Love, in that case, is at least saved from being a contractual obligation or item for trade.
But if I can’t trust a bear holding a heart to deliver a message of love, what can I trust? Life. I don’t mean survival, the day-to-day grind of getting up, going to work, making money, paying bills, and all the things we do to keep our bodies going through the motions—I mean the part that is raw. The animal nature of it. The heat and the wet, the hard and the hungry.
It is the heart beating in my chest, which looks nothing like the elegant, red foil hearts that hold chocolates.
Love is realized in the moments when we are given over to something, which forces the ego away from us, or which steals us from the constant current of inane, inner chatter, with the endless need we have to label and classify and complicate. It is the connection between me and the earth itself. It is not always neat and symmetrical in shape. It is not always sweet. It’s the lion tenderly licking her cub; it’s that same lion ripping open the belly of a gazelle.
We keep trying to put it into words, and we keep failing. Or maybe we’re waiting for Puccini and the swell of music to alert us to all these grand moments we imagine. It isn’t that love is silent—it’s sometimes loud and musical and contains the rumble of thunder, or trains, or the chatter of birds and sighs and moans, body-shaking sobs, and shouts of pleasure.
It’s just—we sometimes fail to appreciate the simple wonder of it, so busy waiting for it to come with the proper paperwork.
Talking about it feels clumsy. Which is perfectly human, as we are clumsy creatures fumbling about generally making a mess of things, but occasionally we shine, and that shine is also a manifestation of love in its raw form, when we’re just sitting there being ridiculous and naked (sometimes literally) and have dropped the notion that we might impress anyone at all.

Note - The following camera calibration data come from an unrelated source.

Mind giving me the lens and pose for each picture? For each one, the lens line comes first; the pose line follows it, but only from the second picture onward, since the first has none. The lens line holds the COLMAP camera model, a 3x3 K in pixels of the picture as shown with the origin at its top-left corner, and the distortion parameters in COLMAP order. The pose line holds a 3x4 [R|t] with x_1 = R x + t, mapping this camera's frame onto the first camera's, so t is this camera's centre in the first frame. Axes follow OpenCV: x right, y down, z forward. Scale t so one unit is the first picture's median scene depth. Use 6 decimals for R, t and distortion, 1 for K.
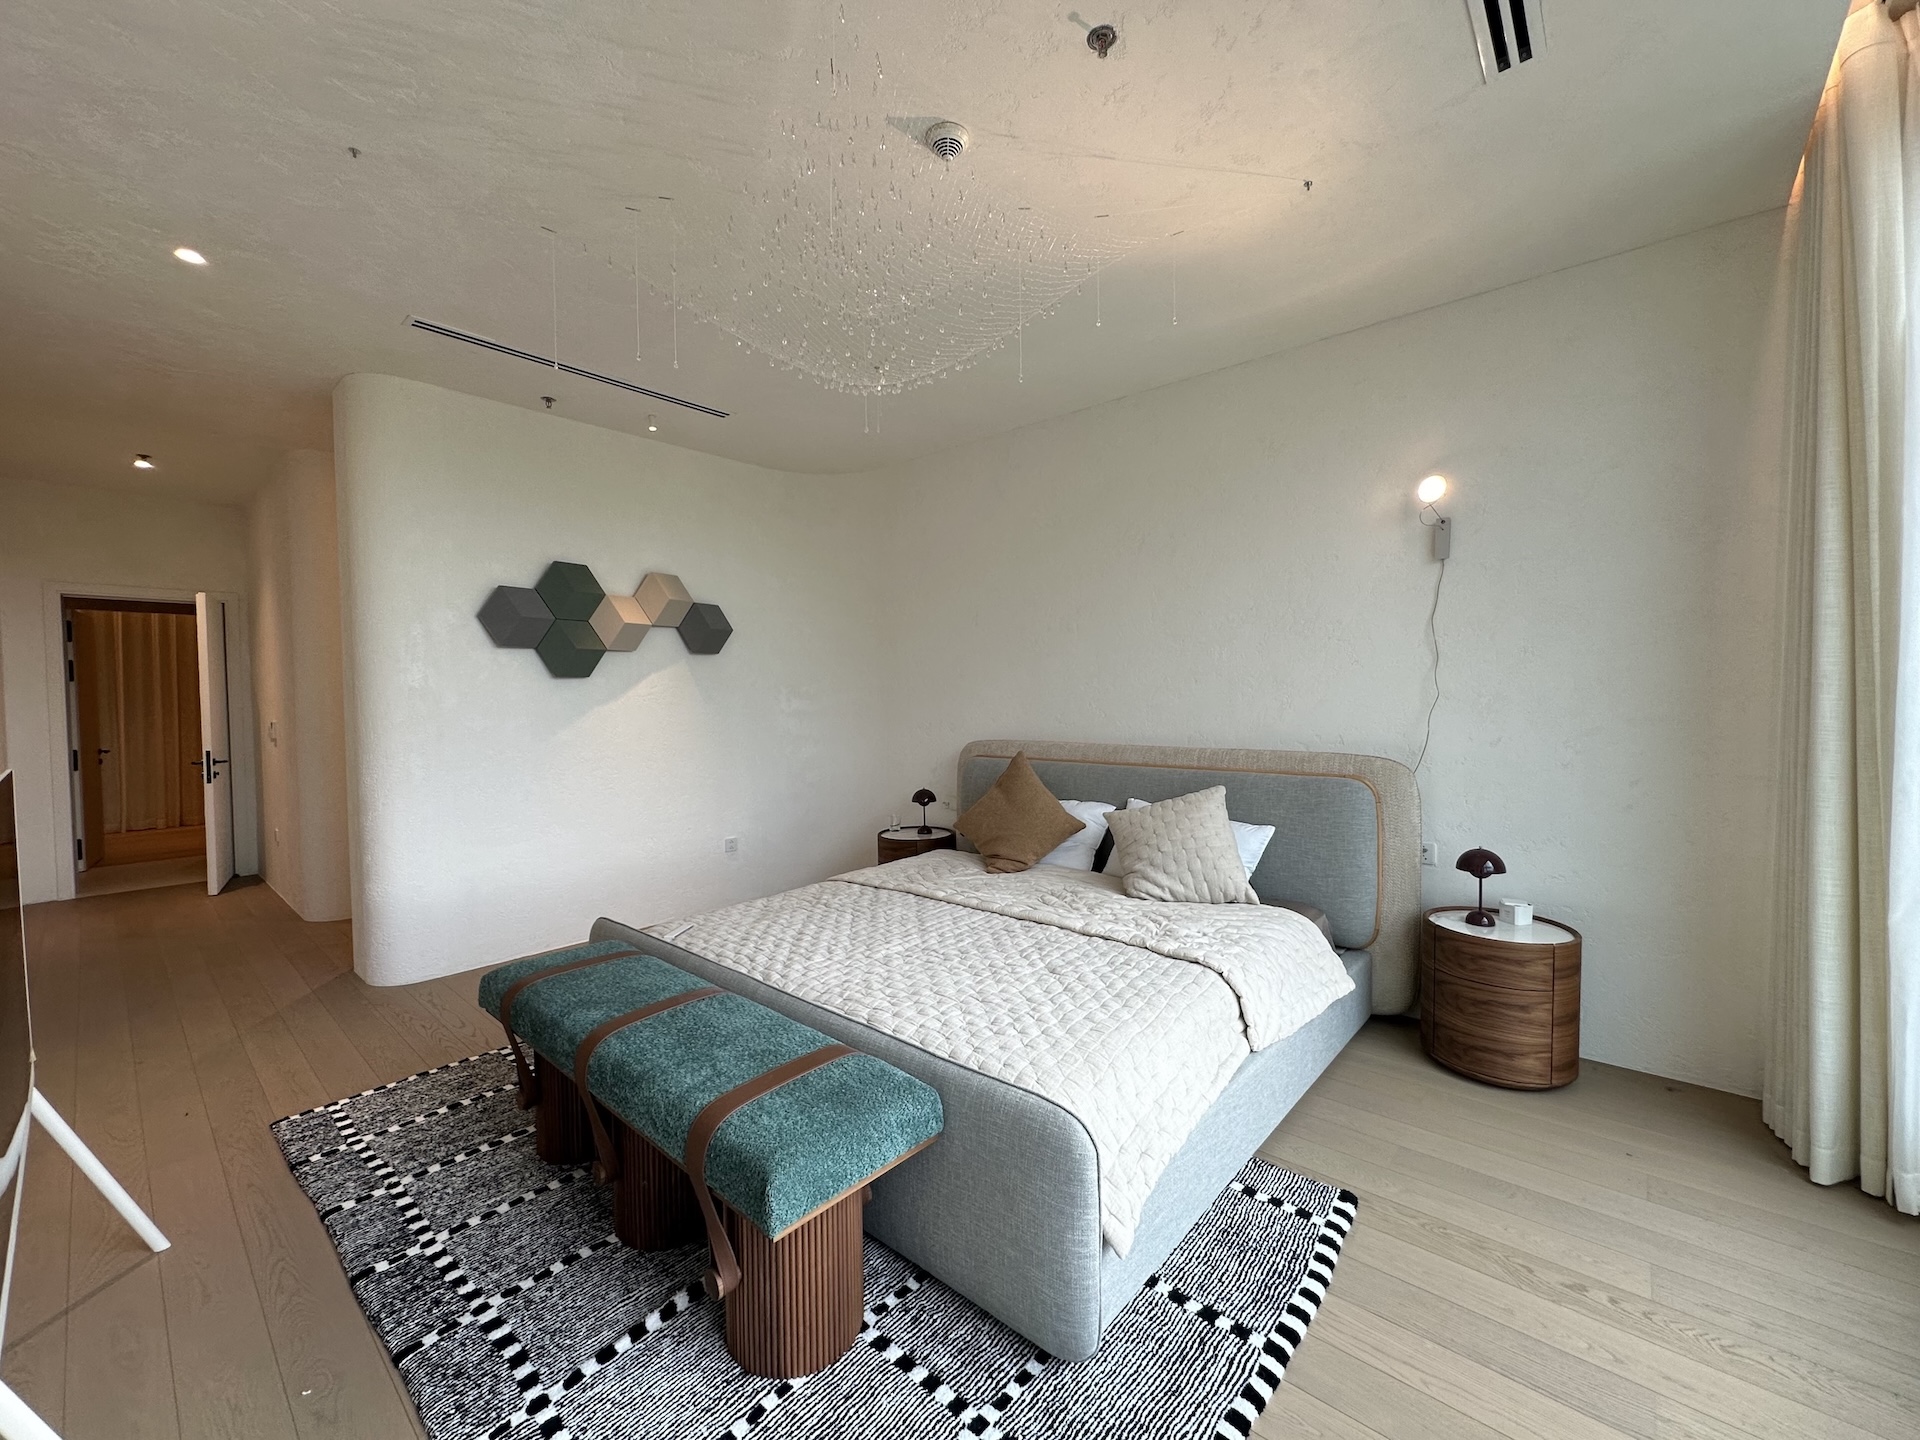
lens RADIAL K [[765.1, 0, 977.6], [0, 765.1, 721.6], [0, 0, 1]] dist [0.000879, 0.000298]
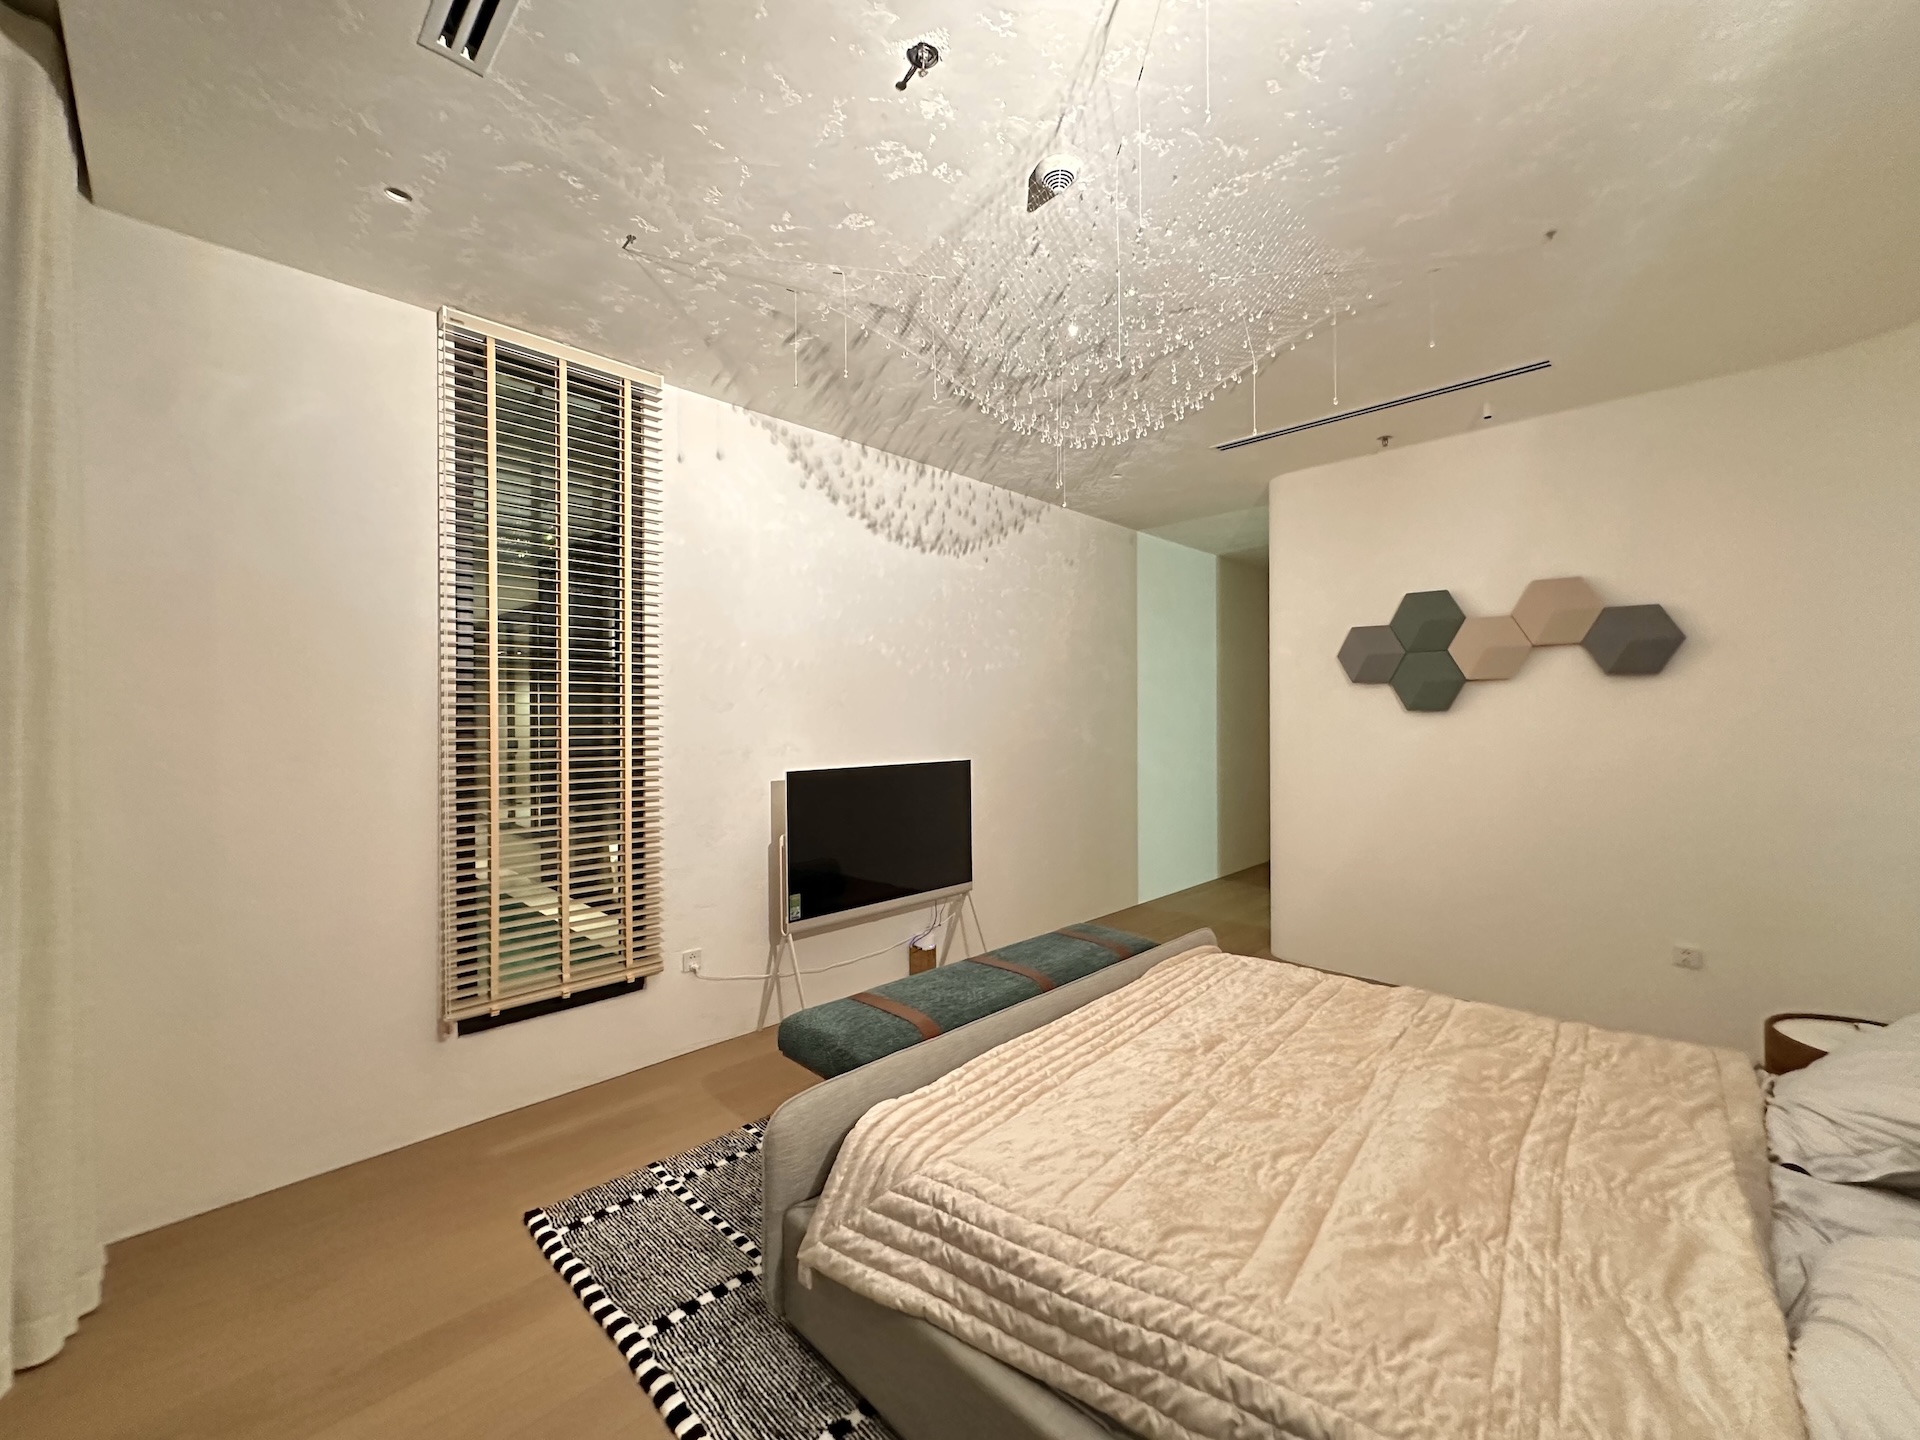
lens RADIAL K [[769.1, 0, 960.0], [0, 769.1, 720.0], [0, 0, 1]] dist [-0.002359, 0.000096]
pose [[-0.066761, 0.013910, -0.997672, 0.469560], [-0.030111, 0.999419, 0.015949, -0.042545], [0.997315, 0.031106, -0.066304, 0.481293]]
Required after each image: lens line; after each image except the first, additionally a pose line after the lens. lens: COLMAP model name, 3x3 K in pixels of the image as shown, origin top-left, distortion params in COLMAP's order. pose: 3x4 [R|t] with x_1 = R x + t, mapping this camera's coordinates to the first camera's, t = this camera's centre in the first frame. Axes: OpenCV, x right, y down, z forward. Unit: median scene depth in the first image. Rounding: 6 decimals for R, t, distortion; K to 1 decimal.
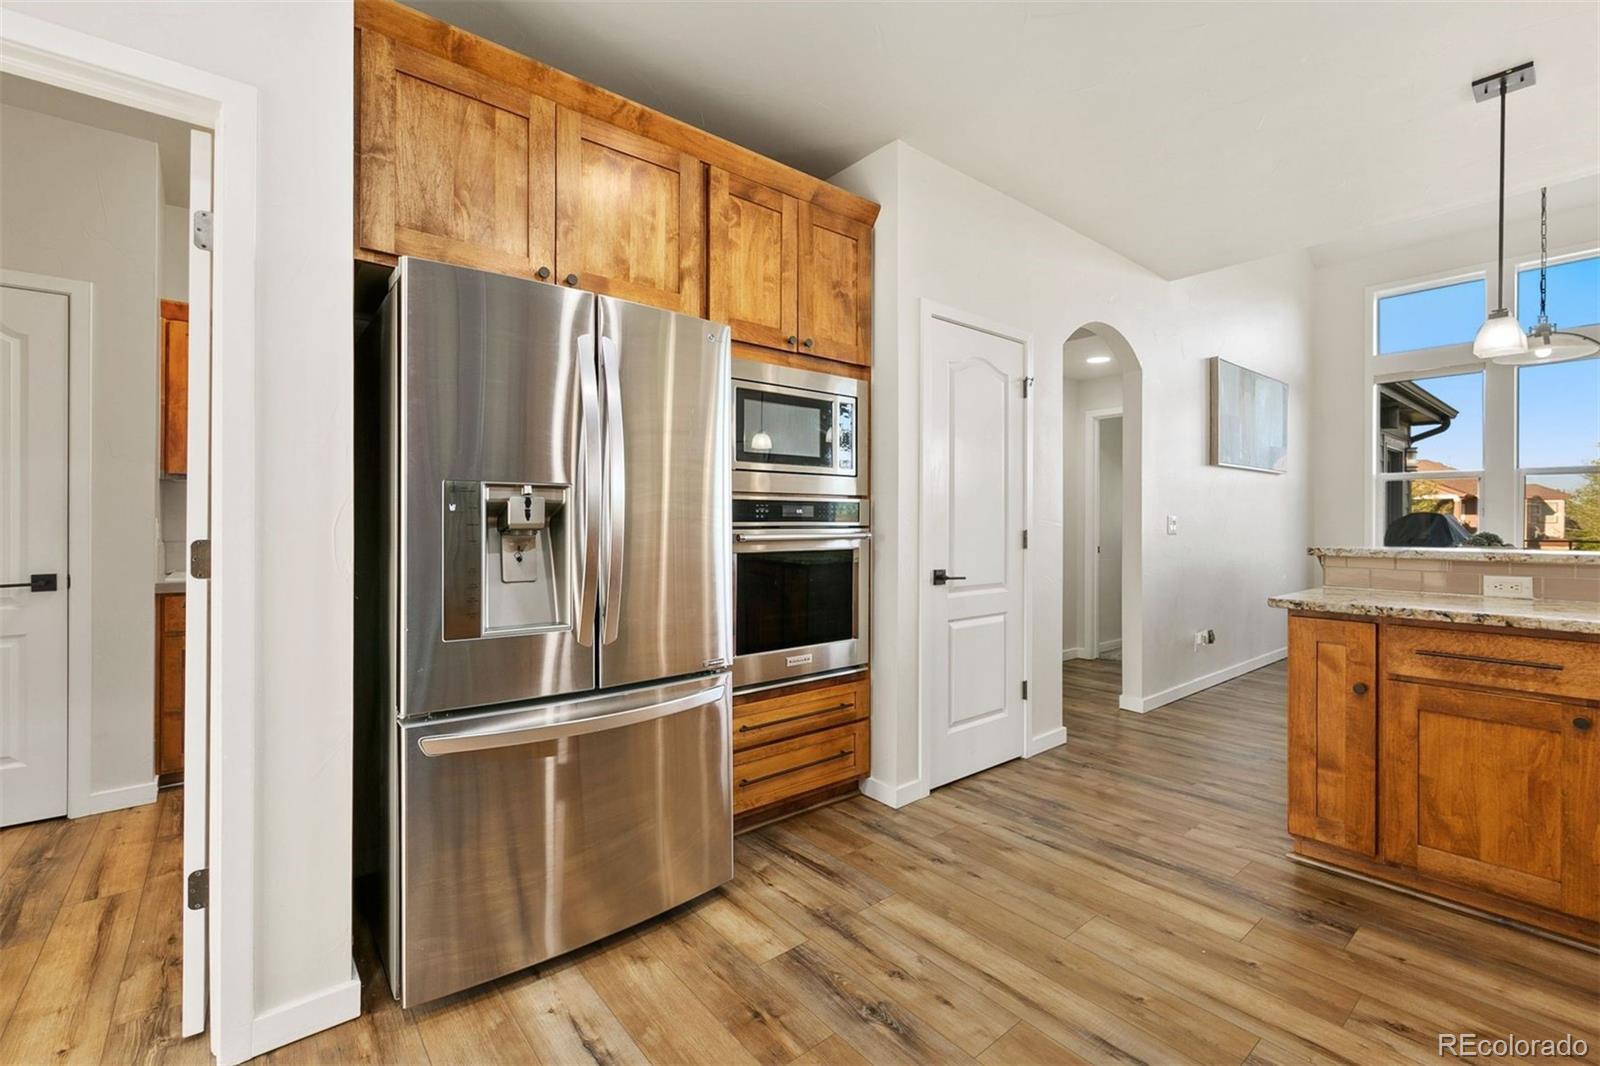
lens RADIAL K [[688.5, 0, 802.0], [0, 688.5, 528.9], [0, 0, 1]] dist [0.000324, 0.000061]
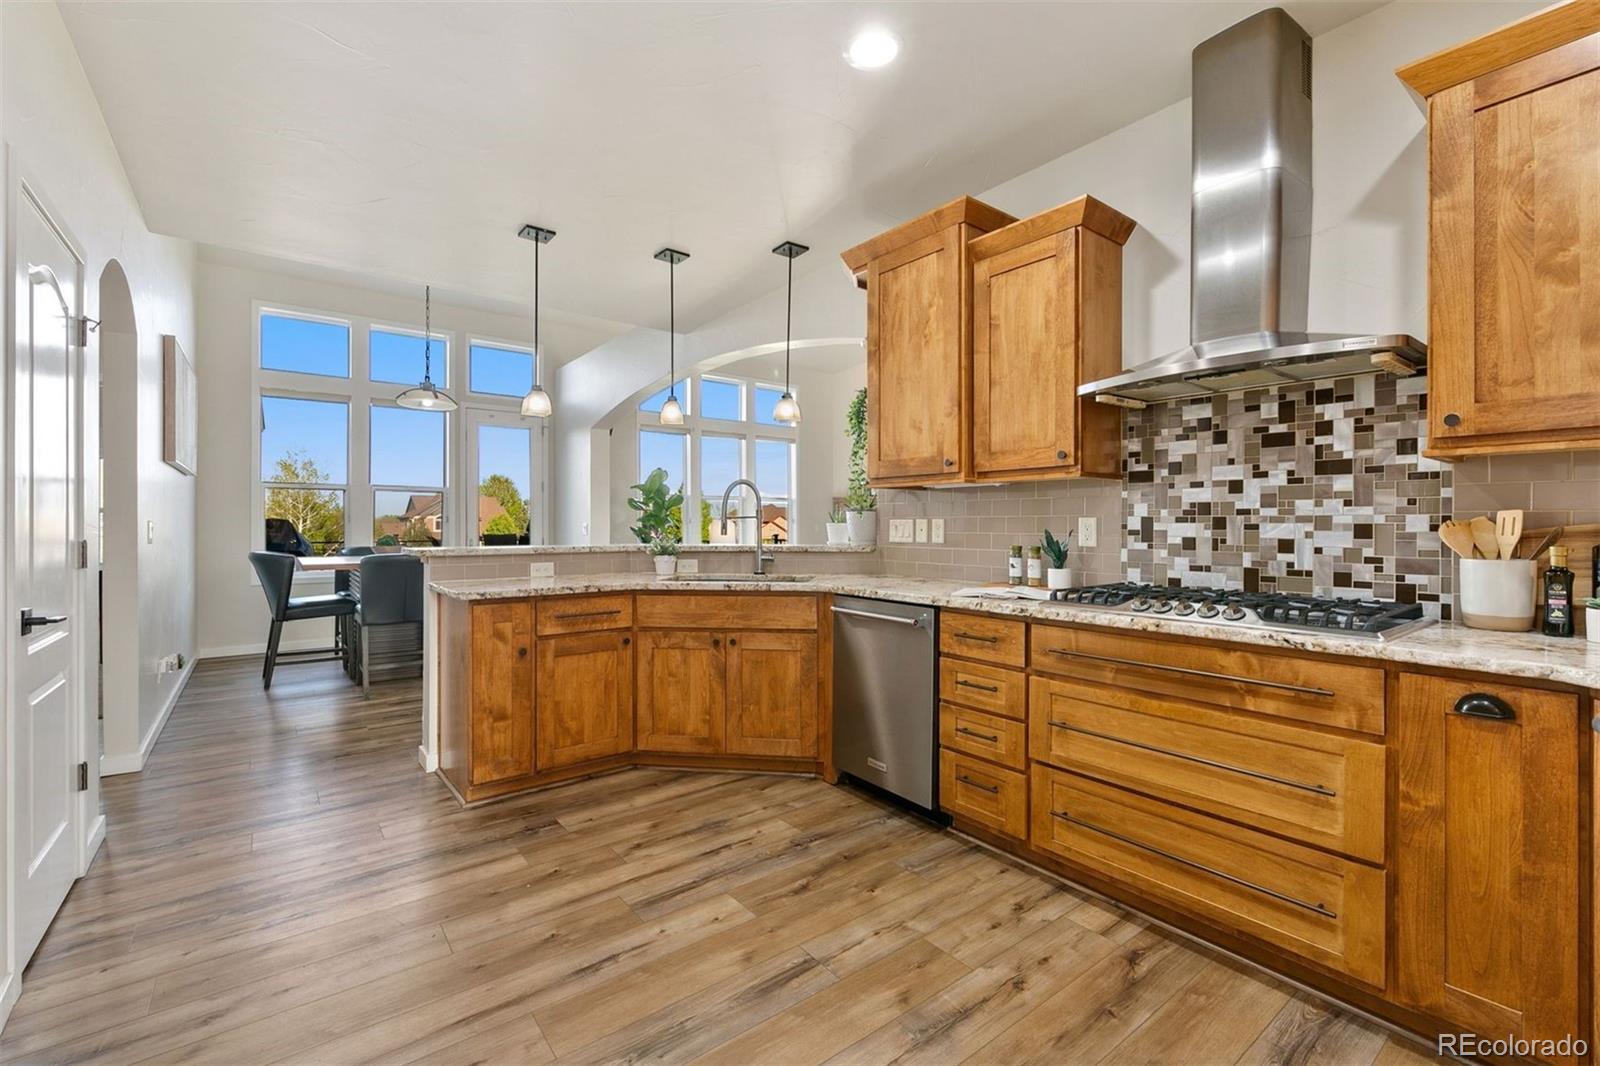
lens RADIAL K [[688.5, 0, 802.0], [0, 688.5, 528.9], [0, 0, 1]] dist [0.000324, 0.000061]
pose [[0.029924, -0.006823, 0.999529, -0.533459], [0.011943, 0.999908, 0.006468, -0.009847], [-0.999481, 0.011744, 0.030003, 0.427558]]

When I think about saying the words, “I love you,” I feel like I might as well clap my hands or do a cartwheel. Connection is a fluid thing; it’s a transmission.
It is every time my feet touch the ground in service to movement, and every time the breeze ruffles my hair (or makes a total mess of it), and the sunlight lands on my bare arm for a moment, and my body does one thing or another, aching and thirsting and wanting and the satiation that comes only to change again to longing, which is to say it is me: alive to myself.
It is being. In which case, one might start to wonder, what does it have to do with anyone else?
I could say, “I am so happy if you feel this joy, this respect and passion I have for you.” And still, ultimately, who is it for, if not for me? What is it for, if not for the joy I get in loving?
What better gift can I give than being alive to myself with you?